═══ Records for this exercise

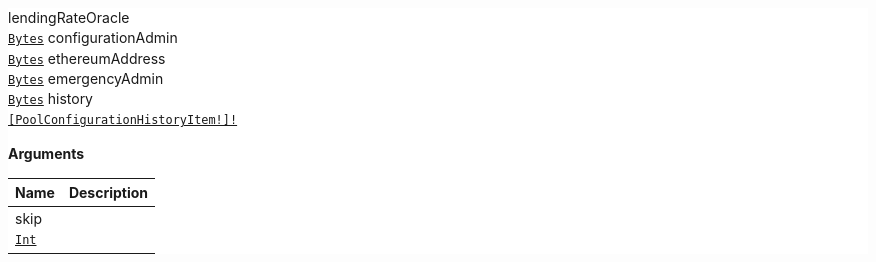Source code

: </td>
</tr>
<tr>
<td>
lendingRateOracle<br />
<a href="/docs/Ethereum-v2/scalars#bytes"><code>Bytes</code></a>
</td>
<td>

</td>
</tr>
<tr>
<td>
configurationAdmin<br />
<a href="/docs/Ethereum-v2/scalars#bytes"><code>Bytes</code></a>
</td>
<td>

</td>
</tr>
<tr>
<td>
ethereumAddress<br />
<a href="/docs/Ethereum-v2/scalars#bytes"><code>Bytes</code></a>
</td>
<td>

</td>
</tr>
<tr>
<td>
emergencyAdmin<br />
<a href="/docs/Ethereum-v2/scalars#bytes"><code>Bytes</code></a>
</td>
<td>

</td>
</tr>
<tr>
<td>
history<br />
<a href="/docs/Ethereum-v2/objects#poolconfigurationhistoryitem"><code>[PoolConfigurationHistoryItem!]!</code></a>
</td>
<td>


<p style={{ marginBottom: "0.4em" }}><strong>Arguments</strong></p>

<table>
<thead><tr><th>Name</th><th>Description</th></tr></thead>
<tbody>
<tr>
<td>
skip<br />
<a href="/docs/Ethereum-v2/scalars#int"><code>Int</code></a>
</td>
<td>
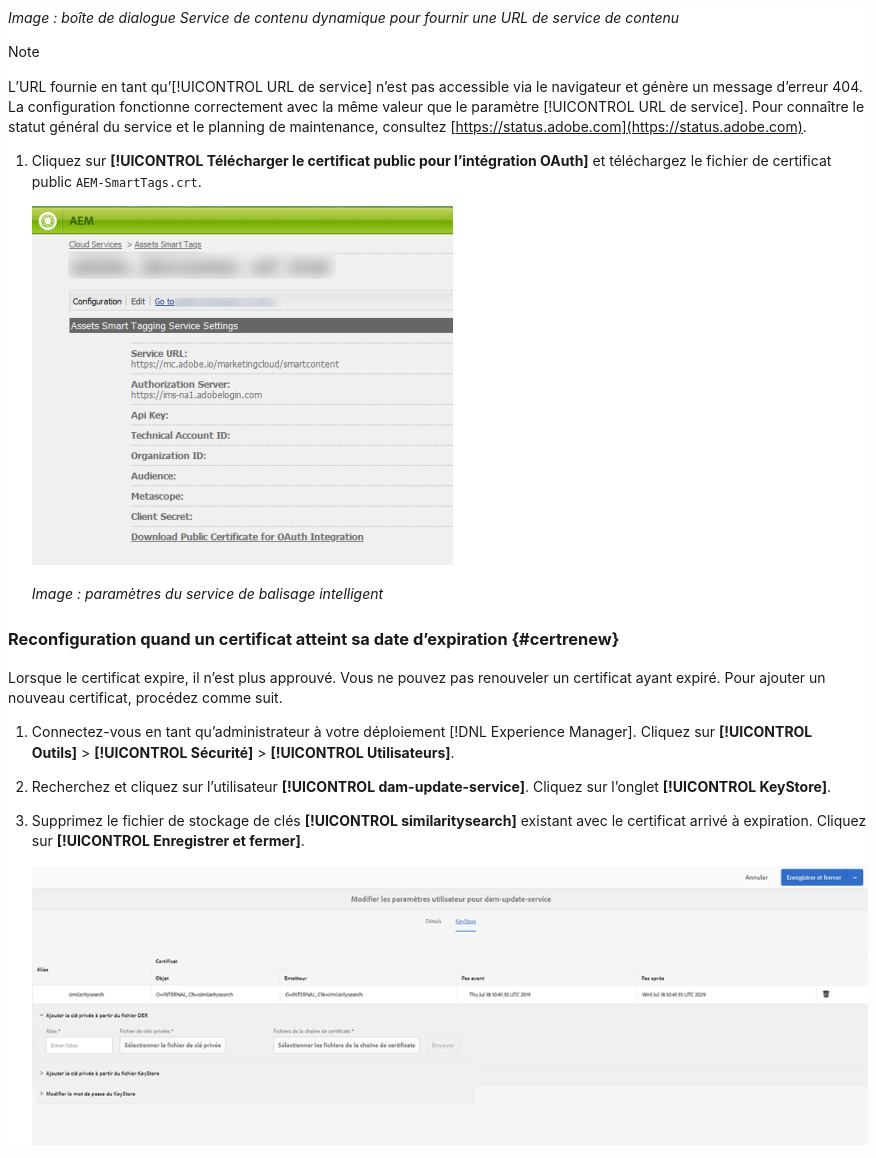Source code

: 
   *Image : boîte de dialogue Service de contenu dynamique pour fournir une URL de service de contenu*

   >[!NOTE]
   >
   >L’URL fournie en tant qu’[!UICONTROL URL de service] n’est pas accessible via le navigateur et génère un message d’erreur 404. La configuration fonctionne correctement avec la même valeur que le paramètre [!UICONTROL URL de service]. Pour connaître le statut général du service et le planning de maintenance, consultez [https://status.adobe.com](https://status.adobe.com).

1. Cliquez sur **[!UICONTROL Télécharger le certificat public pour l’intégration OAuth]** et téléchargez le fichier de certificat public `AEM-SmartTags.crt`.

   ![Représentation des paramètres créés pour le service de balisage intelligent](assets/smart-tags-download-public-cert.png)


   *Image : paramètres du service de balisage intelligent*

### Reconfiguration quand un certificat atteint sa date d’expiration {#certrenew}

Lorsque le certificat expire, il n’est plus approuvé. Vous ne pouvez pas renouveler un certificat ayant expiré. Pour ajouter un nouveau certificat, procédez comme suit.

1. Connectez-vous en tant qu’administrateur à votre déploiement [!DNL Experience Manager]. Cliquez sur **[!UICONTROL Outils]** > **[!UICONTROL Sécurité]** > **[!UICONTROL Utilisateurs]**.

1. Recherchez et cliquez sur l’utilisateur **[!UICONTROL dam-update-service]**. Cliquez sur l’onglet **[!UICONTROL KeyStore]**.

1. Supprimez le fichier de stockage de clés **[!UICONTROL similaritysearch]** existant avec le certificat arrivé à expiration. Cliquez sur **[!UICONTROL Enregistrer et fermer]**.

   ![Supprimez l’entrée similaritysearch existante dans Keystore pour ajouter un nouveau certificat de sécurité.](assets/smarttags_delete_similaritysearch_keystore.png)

══════
═══ Records for this exercise

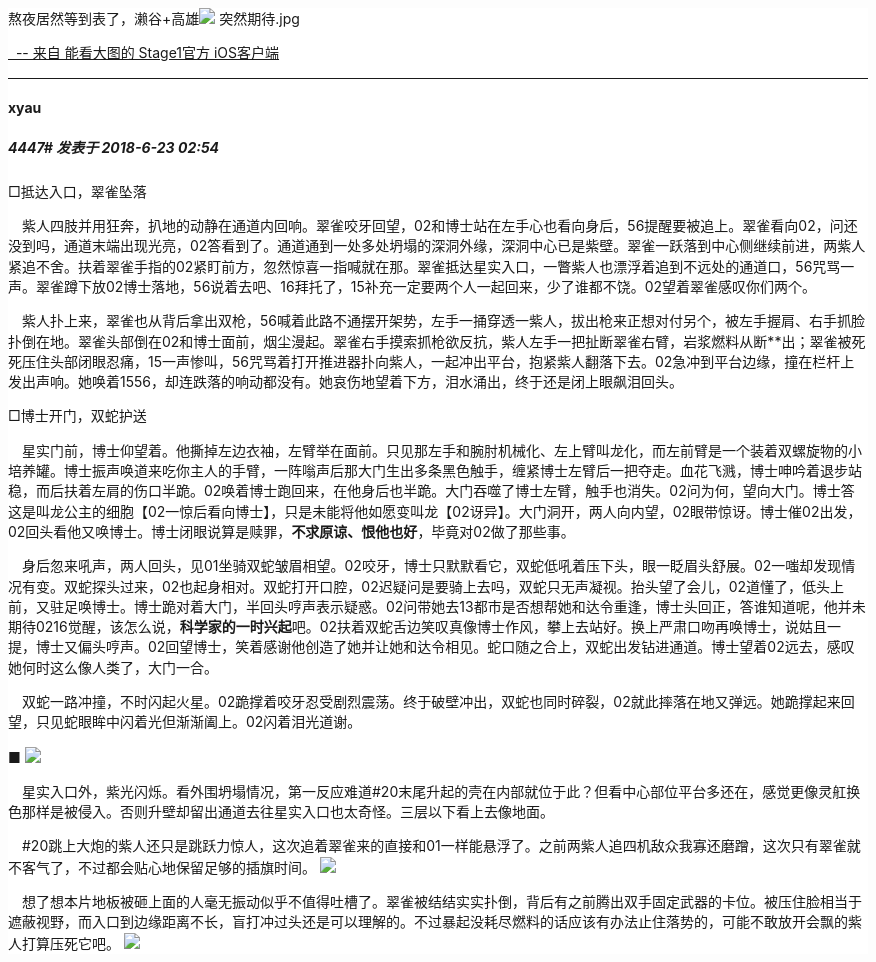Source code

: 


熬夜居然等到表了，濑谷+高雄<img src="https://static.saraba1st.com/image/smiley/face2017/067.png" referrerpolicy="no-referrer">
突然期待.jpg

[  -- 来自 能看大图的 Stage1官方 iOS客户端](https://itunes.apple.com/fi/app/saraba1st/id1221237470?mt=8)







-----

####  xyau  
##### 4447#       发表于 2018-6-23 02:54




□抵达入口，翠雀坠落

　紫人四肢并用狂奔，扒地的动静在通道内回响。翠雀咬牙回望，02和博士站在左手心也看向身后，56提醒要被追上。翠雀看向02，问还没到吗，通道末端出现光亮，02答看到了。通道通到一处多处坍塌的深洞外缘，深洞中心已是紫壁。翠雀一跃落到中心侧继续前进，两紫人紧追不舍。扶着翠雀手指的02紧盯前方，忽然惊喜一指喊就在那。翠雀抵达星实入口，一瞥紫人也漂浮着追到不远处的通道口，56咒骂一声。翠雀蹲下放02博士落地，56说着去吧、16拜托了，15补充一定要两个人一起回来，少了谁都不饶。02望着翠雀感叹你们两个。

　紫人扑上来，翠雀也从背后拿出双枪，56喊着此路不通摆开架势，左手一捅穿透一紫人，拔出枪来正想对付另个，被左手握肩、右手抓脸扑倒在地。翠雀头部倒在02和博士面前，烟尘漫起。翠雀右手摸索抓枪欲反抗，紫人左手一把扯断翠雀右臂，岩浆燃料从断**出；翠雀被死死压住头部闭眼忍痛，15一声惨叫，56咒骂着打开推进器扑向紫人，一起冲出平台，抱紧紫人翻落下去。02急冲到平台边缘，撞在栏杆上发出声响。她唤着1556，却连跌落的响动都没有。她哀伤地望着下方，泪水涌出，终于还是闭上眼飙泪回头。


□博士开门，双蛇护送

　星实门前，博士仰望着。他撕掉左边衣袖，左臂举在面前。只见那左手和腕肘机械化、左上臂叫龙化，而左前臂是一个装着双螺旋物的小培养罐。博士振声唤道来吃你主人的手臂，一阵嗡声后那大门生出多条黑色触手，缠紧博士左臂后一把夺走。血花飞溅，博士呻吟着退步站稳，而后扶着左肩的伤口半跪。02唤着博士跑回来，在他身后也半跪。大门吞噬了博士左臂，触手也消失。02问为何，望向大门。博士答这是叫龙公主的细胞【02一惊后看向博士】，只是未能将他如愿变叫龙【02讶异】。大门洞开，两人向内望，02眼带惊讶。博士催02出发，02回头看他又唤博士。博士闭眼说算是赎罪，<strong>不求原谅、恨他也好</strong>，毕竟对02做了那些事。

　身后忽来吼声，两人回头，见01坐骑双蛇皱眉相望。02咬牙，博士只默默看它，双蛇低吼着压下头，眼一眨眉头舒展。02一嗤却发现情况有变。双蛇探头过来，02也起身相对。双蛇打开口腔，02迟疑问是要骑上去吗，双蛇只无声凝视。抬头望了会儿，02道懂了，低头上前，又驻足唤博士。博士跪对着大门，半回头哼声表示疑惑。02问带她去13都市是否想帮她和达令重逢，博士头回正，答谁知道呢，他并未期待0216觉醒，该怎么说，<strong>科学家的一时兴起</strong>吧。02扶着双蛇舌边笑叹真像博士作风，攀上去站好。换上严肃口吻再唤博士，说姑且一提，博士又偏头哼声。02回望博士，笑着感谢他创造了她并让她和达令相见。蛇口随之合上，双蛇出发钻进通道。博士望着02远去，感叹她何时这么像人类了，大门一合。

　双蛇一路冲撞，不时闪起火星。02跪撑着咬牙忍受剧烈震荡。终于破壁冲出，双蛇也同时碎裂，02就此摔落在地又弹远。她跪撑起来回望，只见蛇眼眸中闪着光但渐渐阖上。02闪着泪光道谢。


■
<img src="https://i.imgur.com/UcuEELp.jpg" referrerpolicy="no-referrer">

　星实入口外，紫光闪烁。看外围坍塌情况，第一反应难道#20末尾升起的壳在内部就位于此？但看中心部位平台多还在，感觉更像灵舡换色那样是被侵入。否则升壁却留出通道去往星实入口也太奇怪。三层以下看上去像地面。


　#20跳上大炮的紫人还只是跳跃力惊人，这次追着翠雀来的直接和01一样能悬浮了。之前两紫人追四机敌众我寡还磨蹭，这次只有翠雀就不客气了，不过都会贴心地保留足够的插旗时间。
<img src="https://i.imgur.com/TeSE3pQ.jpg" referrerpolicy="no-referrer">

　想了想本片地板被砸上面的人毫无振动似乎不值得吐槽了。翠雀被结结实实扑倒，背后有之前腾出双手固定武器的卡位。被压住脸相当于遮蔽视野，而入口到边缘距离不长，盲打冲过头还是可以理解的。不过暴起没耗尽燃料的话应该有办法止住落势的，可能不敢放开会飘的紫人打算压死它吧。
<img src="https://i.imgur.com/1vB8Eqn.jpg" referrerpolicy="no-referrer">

══════
═══ Records for this exercise

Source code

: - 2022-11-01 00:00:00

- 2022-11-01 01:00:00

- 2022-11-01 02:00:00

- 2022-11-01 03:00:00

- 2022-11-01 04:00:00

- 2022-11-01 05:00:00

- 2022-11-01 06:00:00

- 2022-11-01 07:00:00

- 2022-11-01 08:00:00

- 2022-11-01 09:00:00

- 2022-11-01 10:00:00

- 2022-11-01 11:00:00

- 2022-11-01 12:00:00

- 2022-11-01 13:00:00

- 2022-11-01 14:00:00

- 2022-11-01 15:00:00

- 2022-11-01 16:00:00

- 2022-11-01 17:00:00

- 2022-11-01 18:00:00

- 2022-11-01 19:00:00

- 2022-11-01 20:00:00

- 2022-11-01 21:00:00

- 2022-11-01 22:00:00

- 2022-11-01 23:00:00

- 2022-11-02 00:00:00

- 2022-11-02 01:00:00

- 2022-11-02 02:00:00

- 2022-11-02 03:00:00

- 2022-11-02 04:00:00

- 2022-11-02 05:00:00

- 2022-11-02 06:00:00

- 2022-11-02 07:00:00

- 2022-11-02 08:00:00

══════

## The task
Print the lines of the entries above exactly, starting at the line that contains "1. Recherchez et" and ending at the line that contains "l’entrée similaritysearch existante", with both of those lines included.

## Solution
1. Recherchez et cliquez sur l’utilisateur **[!UICONTROL dam-update-service]**. Cliquez sur l’onglet **[!UICONTROL KeyStore]**.

1. Supprimez le fichier de stockage de clés **[!UICONTROL similaritysearch]** existant avec le certificat arrivé à expiration. Cliquez sur **[!UICONTROL Enregistrer et fermer]**.

   ![Supprimez l’entrée similaritysearch existante dans Keystore pour ajouter un nouveau certificat de sécurité.](assets/smarttags_delete_similaritysearch_keystore.png)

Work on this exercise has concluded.